Post date: May 12, 2014 11:34:11 PM
"What number below 1 million, in its Collatz sequence, takes the longest number of steps to reach 1?"
I really liked this one. It was a real challenge. I have two answers for you. The first one, the easiest one, is proper T-SQL, but it has a problem.
CREATE TABLE #Integers (i BIGINT NOT NULL PRIMARY KEY)

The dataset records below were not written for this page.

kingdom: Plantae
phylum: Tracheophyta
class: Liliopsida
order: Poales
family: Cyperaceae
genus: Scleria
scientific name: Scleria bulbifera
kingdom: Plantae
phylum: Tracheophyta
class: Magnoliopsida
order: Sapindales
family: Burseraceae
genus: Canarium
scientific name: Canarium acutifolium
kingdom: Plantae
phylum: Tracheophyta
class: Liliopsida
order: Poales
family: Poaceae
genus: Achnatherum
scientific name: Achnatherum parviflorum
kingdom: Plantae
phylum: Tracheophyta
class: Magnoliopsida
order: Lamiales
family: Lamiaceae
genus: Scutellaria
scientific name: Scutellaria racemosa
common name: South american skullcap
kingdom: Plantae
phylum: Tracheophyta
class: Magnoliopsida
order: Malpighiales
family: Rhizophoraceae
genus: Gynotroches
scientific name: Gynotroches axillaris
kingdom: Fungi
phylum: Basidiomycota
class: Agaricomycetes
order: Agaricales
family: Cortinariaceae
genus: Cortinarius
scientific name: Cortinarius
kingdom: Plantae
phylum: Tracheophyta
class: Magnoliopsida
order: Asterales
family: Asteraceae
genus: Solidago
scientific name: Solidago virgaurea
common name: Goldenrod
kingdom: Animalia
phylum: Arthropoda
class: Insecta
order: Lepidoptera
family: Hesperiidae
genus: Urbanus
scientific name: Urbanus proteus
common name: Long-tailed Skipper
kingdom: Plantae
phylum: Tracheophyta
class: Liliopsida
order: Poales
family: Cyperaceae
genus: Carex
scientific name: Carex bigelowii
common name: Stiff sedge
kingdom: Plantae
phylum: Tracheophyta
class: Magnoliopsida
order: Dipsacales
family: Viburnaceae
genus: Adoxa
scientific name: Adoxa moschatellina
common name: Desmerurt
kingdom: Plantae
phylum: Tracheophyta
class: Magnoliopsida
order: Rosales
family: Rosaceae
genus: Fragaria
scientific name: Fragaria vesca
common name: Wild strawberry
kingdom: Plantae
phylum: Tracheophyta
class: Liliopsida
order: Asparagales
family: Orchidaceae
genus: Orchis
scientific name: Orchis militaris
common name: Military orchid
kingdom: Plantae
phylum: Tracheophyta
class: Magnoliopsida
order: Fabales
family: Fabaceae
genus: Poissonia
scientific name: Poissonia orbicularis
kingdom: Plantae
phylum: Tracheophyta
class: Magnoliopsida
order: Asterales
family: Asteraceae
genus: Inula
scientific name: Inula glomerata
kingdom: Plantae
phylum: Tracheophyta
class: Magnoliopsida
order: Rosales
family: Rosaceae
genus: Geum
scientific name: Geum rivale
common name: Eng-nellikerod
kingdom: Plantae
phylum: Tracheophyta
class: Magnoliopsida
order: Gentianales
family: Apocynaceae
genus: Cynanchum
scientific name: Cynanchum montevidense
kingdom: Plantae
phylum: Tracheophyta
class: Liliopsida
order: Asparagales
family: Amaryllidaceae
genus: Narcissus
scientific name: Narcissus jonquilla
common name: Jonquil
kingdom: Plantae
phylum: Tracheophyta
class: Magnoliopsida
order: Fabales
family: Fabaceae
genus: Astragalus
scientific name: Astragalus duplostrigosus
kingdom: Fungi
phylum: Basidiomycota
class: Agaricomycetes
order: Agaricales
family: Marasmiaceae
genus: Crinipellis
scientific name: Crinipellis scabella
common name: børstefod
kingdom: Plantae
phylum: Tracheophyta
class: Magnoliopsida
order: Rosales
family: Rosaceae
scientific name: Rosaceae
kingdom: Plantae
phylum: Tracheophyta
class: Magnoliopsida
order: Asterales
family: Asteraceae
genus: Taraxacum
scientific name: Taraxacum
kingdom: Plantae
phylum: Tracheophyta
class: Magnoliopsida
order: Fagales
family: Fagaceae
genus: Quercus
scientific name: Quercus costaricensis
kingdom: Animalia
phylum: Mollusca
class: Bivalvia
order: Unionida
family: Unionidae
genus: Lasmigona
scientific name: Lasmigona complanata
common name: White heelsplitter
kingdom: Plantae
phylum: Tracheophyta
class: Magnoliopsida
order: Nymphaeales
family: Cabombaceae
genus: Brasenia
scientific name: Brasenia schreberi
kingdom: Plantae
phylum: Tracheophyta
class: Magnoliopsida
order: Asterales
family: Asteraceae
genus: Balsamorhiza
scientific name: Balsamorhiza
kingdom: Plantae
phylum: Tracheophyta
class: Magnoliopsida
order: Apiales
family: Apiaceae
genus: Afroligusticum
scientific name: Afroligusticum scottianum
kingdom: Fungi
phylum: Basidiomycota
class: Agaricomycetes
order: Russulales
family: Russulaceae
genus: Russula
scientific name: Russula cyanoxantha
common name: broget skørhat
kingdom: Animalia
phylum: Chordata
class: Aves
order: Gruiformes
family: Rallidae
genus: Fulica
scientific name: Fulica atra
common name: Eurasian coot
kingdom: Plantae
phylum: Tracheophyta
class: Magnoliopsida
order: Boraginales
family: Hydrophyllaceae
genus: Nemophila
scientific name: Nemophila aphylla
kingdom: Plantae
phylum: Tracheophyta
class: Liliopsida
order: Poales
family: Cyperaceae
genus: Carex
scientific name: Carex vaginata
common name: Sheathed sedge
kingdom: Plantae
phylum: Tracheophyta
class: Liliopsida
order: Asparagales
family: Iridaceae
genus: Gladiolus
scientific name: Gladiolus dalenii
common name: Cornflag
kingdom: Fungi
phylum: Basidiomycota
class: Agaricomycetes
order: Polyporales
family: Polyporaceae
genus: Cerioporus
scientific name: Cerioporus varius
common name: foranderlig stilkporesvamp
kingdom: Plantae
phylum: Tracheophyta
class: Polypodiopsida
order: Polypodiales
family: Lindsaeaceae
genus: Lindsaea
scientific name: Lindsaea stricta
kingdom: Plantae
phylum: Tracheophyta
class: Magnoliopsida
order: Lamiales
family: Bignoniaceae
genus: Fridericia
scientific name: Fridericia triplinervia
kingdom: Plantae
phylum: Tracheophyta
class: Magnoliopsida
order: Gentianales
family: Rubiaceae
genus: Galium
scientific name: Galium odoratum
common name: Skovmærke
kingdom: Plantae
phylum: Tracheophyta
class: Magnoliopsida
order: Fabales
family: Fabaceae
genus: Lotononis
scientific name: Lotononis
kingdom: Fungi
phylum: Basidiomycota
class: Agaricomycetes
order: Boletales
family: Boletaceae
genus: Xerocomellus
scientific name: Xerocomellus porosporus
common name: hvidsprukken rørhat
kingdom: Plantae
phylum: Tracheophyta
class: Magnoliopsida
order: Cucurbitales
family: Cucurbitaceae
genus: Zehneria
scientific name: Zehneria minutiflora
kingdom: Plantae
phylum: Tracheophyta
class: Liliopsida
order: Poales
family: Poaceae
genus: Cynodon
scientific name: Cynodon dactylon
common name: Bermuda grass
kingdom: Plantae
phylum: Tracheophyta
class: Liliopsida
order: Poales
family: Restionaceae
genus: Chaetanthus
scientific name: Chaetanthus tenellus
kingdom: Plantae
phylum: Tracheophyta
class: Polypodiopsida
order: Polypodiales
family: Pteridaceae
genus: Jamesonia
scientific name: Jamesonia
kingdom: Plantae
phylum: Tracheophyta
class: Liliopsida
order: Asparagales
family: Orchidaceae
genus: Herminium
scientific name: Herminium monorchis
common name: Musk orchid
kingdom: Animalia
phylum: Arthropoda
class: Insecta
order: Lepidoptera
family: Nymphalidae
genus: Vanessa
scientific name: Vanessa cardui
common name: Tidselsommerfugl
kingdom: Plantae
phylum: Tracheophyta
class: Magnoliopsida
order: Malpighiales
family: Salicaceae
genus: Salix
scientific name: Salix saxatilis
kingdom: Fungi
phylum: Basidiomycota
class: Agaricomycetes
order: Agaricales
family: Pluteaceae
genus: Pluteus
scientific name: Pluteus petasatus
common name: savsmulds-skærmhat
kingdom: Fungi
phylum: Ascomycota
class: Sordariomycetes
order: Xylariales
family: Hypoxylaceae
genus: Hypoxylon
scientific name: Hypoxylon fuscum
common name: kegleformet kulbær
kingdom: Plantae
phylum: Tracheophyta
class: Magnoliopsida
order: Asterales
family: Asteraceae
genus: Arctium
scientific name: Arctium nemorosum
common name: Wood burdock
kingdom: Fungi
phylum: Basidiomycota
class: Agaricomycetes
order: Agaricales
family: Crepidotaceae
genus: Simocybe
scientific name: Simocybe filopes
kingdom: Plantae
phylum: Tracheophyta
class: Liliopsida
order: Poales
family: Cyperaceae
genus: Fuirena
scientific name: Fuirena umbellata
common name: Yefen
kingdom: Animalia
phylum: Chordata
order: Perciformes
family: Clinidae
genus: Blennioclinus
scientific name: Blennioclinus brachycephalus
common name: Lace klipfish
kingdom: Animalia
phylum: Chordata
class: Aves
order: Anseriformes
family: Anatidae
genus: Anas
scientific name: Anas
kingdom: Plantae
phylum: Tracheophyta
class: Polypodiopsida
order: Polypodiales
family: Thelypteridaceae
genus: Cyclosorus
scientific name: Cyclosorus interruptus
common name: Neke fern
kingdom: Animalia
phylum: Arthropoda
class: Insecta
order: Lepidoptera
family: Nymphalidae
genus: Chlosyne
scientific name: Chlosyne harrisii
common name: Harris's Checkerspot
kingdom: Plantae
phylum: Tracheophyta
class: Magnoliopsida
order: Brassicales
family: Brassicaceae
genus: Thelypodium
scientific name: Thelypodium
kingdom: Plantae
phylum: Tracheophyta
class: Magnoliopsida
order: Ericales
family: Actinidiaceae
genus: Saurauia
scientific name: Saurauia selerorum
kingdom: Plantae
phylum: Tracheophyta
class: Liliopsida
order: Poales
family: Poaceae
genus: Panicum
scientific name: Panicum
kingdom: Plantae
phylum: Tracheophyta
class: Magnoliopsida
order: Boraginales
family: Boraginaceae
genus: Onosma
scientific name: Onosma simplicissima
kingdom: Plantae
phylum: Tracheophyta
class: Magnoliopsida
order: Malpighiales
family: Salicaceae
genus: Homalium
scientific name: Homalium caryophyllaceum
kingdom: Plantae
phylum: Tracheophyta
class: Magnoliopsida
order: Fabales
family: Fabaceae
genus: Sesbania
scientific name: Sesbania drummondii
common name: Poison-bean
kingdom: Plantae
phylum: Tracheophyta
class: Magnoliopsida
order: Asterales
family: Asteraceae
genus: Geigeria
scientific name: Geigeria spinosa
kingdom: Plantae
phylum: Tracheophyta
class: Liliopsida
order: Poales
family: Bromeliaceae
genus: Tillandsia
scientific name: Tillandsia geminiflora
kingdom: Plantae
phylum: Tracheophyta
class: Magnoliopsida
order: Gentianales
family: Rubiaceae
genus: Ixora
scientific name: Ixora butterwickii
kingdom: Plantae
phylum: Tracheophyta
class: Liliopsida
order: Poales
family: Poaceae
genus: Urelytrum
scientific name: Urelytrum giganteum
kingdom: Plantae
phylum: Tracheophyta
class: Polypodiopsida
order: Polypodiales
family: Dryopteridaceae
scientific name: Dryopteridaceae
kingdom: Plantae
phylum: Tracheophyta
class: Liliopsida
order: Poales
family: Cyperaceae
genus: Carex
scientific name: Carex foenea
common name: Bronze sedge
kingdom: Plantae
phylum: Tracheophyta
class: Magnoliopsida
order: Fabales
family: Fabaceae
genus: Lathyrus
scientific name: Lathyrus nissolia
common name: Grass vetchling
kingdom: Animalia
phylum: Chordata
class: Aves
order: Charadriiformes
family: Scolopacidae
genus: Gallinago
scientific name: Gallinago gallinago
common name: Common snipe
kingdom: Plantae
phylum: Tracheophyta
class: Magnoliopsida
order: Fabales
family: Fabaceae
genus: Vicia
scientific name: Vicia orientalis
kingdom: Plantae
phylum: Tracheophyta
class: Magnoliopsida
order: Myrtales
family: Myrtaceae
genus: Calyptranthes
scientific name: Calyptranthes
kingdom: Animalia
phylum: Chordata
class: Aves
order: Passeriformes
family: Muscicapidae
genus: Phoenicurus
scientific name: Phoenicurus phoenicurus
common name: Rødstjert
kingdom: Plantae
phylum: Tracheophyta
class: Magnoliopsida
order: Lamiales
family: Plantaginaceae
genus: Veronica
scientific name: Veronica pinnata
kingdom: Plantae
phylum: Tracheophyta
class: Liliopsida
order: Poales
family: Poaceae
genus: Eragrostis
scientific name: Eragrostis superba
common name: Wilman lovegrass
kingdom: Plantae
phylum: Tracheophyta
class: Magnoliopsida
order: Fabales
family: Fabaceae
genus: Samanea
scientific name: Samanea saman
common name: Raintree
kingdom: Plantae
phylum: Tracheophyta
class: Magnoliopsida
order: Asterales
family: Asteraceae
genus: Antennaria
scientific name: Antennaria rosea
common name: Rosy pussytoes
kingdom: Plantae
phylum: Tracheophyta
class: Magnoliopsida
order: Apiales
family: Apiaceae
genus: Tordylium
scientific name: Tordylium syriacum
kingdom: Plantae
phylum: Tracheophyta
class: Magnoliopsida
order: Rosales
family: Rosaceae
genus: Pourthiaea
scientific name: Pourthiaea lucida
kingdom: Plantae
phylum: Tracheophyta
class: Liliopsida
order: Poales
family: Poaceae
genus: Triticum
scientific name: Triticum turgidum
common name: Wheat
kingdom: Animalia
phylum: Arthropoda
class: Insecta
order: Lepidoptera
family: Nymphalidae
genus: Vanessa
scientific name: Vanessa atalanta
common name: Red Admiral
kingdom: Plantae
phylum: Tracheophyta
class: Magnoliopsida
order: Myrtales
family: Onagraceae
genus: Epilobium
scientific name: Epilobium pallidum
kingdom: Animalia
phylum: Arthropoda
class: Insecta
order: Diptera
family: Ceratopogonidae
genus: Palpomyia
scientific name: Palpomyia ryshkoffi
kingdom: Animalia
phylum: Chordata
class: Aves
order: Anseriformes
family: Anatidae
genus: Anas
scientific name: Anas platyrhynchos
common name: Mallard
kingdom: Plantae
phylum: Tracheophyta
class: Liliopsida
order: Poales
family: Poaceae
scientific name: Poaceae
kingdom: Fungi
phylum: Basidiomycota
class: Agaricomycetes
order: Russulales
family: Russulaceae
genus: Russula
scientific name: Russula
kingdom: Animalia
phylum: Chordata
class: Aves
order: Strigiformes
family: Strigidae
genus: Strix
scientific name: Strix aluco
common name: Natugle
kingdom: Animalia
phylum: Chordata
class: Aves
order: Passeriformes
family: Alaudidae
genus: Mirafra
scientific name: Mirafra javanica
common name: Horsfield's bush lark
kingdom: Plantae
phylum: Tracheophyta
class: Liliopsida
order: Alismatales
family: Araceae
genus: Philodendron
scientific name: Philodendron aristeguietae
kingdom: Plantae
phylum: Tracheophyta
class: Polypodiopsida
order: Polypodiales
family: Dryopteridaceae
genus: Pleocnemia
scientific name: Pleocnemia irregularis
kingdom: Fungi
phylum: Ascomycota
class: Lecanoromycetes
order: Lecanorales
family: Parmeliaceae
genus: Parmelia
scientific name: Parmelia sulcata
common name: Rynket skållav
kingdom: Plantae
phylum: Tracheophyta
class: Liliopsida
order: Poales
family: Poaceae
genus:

INSERT INTO #Integers VALUES (0), (1), (2), (3), (4), (5), (6), (7), (8), (9)
INSERT INTO #Integers
SELECT o.i + 10 * t.i + 100 * h.i + 1000 * k.i + 10000 * k10.i + 100000 * k100.i
FROM #Integers o
CROSS JOIN #Integers t
CROSS JOIN #Integers h
CROSS JOIN #Integers k
CROSS JOIN #Integers k10
CROSS JOIN #Integers k100
WHERE o.i + 10 * t.i + 100 * h.i + 1000 * k.i + 10000 * k10.i + 100000 * k100.i > 9
; WITH Collatz (i, j) AS
(
SELECT i, i
FROM #Integers
UNION ALL
SELECT i, CASE WHEN j % 2 = 0 THEN j/2 ELSE 3 * j + 1 END
FROM Collatz
WHERE j > 1
)
SELECT TOP (1) i, COUNT(*)
FROM Collatz
GROUP BY i
ORDER BY 2 DESC
OPTION (MAXRECURSION 1000)
DROP TABLE #Integers
This method takes on average of 1.8ms to generate a sequence, which is plenty fast normally. But in this case, with 1 million results, it means that it takes over 32 minutes, which is far too slow for my liking.
To get a more speedy answer, it takes a little cheating, Once you encounter a number that you have already calculated, for example 5, you already know every number that will follow it. 5, 16, 8, 4, 2, 1. We can take advantage of this, by keeping a table of the numbers that we have calculated and their lengths. Once we hit a number we have already calculated, we can add our current length to the saved value and skip the rest of the calculation. This short-circuiting of the recursion saves a huge amount of time. It isn't idiomatic SQL, using nested loops instead of queries, but we don't have the ability, as far as I know, to write a query where each line is returned in order, saving its data at that point in time for the next line in the query. This is not proper, but it's effective, getting us from 30 minutes to less than 2.
DECLARE @counter INT, @i BIGINT, @len INT, @templen INT
CREATE TABLE #Map (i INT NOT NULL PRIMARY KEY, len INT NOT NULL)
INSERT INTO #Map VALUES (1, 1)
SET @counter = 2
WHILE 1 = 1
BEGIN
-- Collatz calc
-- Wouldn't it be nice if you could define a temporary subroutine for this kind of thing?
SET @i = @counter
SET @len = 1
WHILE 1 = 1
BEGIN
-- Search the map. If we find a result, populate the map and go to the next number.
SET @templen = NULL
SELECT @templen = len
FROM #Map
WHERE i = @i
IF @templen IS NOT NULL
BEGIN
INSERT INTO #Map VALUES (@counter, @len + @templen - 1)
BREAK
END -- In map
-- Collatz calculation
IF @i % 2 = 0
BEGIN
SET @i = @i / 2
SET @len = @len + 1
END -- Even
ELSE BEGIN
SET @i = 3 * @i + 1
SET @len = @len + 1
END -- Odd
END -- Collatz
SET @counter = @counter + 1
IF @counter >= 1000000
BREAK
END -- Each number in range
SELECT TOP (1) i
FROM #Map
ORDER BY len DESC
DROP TABLE #Map